WORK ITEM =
From top to bottom, return the records that follow exactly.

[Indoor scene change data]
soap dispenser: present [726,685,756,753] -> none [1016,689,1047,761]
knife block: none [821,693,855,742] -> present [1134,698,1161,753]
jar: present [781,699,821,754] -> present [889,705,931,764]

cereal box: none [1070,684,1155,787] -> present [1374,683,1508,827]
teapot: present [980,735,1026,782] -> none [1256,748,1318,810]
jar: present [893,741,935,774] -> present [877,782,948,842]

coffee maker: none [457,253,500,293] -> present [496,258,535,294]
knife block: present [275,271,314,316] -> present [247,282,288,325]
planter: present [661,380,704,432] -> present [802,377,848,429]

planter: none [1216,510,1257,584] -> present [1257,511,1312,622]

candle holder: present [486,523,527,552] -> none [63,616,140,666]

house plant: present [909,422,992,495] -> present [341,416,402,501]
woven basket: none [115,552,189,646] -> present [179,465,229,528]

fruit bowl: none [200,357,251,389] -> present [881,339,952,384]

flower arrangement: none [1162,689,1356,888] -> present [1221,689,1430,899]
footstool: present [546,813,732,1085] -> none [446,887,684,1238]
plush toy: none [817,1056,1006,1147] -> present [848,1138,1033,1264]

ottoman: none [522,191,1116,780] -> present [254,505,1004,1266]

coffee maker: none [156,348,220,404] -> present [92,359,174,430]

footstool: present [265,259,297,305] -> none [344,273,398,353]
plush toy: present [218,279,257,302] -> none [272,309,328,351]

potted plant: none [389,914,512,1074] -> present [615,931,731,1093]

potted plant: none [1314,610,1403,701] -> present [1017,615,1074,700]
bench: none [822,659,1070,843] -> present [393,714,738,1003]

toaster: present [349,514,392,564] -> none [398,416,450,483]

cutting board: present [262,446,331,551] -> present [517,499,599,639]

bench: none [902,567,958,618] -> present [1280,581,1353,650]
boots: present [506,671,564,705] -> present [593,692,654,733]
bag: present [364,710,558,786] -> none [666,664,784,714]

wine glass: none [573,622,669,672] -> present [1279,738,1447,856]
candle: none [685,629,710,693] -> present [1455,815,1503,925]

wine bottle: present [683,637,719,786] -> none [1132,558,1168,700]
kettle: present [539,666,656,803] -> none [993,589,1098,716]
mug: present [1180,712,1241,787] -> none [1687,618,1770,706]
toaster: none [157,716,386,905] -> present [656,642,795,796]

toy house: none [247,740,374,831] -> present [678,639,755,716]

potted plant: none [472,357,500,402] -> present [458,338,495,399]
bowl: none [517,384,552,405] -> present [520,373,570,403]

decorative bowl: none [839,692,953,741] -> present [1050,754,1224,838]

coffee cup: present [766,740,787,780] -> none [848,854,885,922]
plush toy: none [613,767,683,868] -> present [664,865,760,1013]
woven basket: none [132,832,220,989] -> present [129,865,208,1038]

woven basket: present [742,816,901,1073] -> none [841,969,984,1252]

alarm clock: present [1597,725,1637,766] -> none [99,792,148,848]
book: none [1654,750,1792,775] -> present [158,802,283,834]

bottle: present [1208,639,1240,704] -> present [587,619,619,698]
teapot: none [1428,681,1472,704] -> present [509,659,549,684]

OUTPUT =
soap dispenser: present [726,685,756,753] -> none [1016,689,1047,761]
knife block: none [821,693,855,742] -> present [1134,698,1161,753]
jar: present [781,699,821,754] -> present [889,705,931,764]

cereal box: none [1070,684,1155,787] -> present [1374,683,1508,827]
teapot: present [980,735,1026,782] -> none [1256,748,1318,810]
jar: present [893,741,935,774] -> present [877,782,948,842]

coffee maker: none [457,253,500,293] -> present [496,258,535,294]
knife block: present [275,271,314,316] -> present [247,282,288,325]
planter: present [661,380,704,432] -> present [802,377,848,429]

planter: none [1216,510,1257,584] -> present [1257,511,1312,622]

candle holder: present [486,523,527,552] -> none [63,616,140,666]

house plant: present [909,422,992,495] -> present [341,416,402,501]
woven basket: none [115,552,189,646] -> present [179,465,229,528]

fruit bowl: none [200,357,251,389] -> present [881,339,952,384]

flower arrangement: none [1162,689,1356,888] -> present [1221,689,1430,899]
footstool: present [546,813,732,1085] -> none [446,887,684,1238]
plush toy: none [817,1056,1006,1147] -> present [848,1138,1033,1264]

ottoman: none [522,191,1116,780] -> present [254,505,1004,1266]

coffee maker: none [156,348,220,404] -> present [92,359,174,430]

footstool: present [265,259,297,305] -> none [344,273,398,353]
plush toy: present [218,279,257,302] -> none [272,309,328,351]

potted plant: none [389,914,512,1074] -> present [615,931,731,1093]

potted plant: none [1314,610,1403,701] -> present [1017,615,1074,700]
bench: none [822,659,1070,843] -> present [393,714,738,1003]

toaster: present [349,514,392,564] -> none [398,416,450,483]

cutting board: present [262,446,331,551] -> present [517,499,599,639]

bench: none [902,567,958,618] -> present [1280,581,1353,650]
boots: present [506,671,564,705] -> present [593,692,654,733]
bag: present [364,710,558,786] -> none [666,664,784,714]

wine glass: none [573,622,669,672] -> present [1279,738,1447,856]
candle: none [685,629,710,693] -> present [1455,815,1503,925]

wine bottle: present [683,637,719,786] -> none [1132,558,1168,700]
kettle: present [539,666,656,803] -> none [993,589,1098,716]
mug: present [1180,712,1241,787] -> none [1687,618,1770,706]
toaster: none [157,716,386,905] -> present [656,642,795,796]

toy house: none [247,740,374,831] -> present [678,639,755,716]

potted plant: none [472,357,500,402] -> present [458,338,495,399]
bowl: none [517,384,552,405] -> present [520,373,570,403]

decorative bowl: none [839,692,953,741] -> present [1050,754,1224,838]

coffee cup: present [766,740,787,780] -> none [848,854,885,922]
plush toy: none [613,767,683,868] -> present [664,865,760,1013]
woven basket: none [132,832,220,989] -> present [129,865,208,1038]

woven basket: present [742,816,901,1073] -> none [841,969,984,1252]

alarm clock: present [1597,725,1637,766] -> none [99,792,148,848]
book: none [1654,750,1792,775] -> present [158,802,283,834]

bottle: present [1208,639,1240,704] -> present [587,619,619,698]
teapot: none [1428,681,1472,704] -> present [509,659,549,684]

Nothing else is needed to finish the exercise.